South Korean general (1916–1950)

Chae Byong-duk (17 April 1916 – 27 July 1950) was a South Korean army general.

==Early life==
On 17 April 1916, he was born in Heian'nan-dō, Korea, Empire of Japan (now South Pyongan Province, North Korea). In 1933, he entered the Imperial Japanese Army Academy.

== Military career ==
During World War II, he served as an officer in the Imperial Japanese Army.

After the liberation of Korea, he joined the Republic of Korea Army.

He was prominent and active personal during the tension between two Koreas.

In April 1950, he started a second term as a Chief of Staff (Rank: Major general).

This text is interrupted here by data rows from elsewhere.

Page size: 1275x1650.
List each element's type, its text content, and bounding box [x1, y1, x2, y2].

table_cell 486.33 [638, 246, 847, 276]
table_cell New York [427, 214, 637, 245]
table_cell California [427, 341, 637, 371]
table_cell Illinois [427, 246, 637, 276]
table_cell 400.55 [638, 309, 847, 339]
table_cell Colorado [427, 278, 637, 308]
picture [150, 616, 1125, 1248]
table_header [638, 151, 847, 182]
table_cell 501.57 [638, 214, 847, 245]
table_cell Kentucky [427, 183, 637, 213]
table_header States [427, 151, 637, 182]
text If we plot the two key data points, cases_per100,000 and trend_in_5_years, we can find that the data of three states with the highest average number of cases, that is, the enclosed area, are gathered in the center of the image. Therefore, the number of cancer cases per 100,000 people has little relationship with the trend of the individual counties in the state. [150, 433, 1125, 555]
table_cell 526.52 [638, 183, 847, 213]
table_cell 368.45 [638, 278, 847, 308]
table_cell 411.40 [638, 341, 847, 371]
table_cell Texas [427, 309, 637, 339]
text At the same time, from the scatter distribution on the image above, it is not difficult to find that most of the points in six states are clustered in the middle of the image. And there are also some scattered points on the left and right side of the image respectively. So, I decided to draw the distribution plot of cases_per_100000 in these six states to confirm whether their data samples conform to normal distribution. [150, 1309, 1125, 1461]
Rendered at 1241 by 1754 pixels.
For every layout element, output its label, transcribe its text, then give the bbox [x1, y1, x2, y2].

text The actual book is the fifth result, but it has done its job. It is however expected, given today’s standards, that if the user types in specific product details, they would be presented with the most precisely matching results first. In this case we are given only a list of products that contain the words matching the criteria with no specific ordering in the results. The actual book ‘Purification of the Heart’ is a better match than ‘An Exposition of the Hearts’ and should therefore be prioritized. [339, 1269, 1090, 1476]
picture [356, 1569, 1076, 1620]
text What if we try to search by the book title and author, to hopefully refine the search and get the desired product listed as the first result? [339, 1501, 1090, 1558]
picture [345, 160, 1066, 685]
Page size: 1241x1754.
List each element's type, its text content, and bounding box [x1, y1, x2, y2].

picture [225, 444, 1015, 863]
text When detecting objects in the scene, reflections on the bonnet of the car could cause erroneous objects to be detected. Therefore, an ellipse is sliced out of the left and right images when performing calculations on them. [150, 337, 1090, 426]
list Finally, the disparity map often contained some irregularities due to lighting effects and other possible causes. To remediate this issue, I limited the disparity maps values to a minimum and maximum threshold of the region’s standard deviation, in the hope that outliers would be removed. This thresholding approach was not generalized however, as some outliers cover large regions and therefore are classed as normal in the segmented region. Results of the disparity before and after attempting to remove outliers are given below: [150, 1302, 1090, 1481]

Following the outbreak of the Korean War, the Republic of Korea Army collapsed rapidly.

On 30 June 1950, Chae Byong-duk was dismissed and he transferred to South Gyeongsang Province Defence Command.

On 27 July, he was killed in action in the Battle of Hadong.

He was posthumously promoted to Lieutenant General after his death by the South Korean government.

==Awards and decorations==
- Eulji Order of Military Merit (1952-05-20)
- Chungmu Order of Military Merit (1950-12-30)

==Legacy==
He is the only South Korean Army General who was in killed in action during the Korean War. (There are some South Korean Army and Air Force Generals who were killed by accident and during the Korean War.)

There is a memorial in Hadong County.